• [YOUR ASSIGNMENT] Every line below must be given again exactly.

(Dataset entries)
= Beginning of Section =

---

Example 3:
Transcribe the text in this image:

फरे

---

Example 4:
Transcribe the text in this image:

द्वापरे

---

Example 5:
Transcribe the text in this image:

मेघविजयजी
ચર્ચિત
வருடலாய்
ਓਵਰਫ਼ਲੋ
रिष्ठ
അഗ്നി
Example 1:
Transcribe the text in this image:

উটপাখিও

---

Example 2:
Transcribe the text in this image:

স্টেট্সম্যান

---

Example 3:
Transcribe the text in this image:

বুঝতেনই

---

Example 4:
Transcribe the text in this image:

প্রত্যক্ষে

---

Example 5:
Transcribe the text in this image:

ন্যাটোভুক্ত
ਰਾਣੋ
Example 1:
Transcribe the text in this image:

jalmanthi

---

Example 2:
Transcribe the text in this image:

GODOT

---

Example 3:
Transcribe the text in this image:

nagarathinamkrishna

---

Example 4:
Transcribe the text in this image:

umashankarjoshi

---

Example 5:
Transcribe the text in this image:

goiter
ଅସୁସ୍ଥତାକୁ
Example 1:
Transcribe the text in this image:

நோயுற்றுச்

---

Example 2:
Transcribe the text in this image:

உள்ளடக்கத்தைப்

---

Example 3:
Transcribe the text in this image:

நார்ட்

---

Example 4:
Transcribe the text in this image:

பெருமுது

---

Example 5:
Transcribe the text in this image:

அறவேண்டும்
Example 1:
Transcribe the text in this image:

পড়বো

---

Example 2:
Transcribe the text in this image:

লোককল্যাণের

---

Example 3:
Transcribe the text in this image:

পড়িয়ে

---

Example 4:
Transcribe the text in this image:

= End of Section =

• [SOLUTION TO THIS PROBLEM]
---

Example 3:
Transcribe the text in this image:

फरे

---

Example 4:
Transcribe the text in this image:

द्वापरे

---

Example 5:
Transcribe the text in this image:

मेघविजयजी
ચર્ચિત
வருடலாய்
ਓਵਰਫ਼ਲੋ
रिष्ठ
അഗ്നി
Example 1:
Transcribe the text in this image:

উটপাখিও

---

Example 2:
Transcribe the text in this image:

স্টেট্সম্যান

---

Example 3:
Transcribe the text in this image:

বুঝতেনই

---

Example 4:
Transcribe the text in this image:

প্রত্যক্ষে

---

Example 5:
Transcribe the text in this image:

ন্যাটোভুক্ত
ਰਾਣੋ
Example 1:
Transcribe the text in this image:

jalmanthi

---

Example 2:
Transcribe the text in this image:

GODOT

---

Example 3:
Transcribe the text in this image:

nagarathinamkrishna

---

Example 4:
Transcribe the text in this image:

umashankarjoshi

---

Example 5:
Transcribe the text in this image:

goiter
ଅସୁସ୍ଥତାକୁ
Example 1:
Transcribe the text in this image:

நோயுற்றுச்

---

Example 2:
Transcribe the text in this image:

உள்ளடக்கத்தைப்

---

Example 3:
Transcribe the text in this image:

நார்ட்

---

Example 4:
Transcribe the text in this image:

பெருமுது

---

Example 5:
Transcribe the text in this image:

அறவேண்டும்
Example 1:
Transcribe the text in this image:

পড়বো

---

Example 2:
Transcribe the text in this image:

লোককল্যাণের

---

Example 3:
Transcribe the text in this image:

পড়িয়ে

---

Example 4:
Transcribe the text in this image:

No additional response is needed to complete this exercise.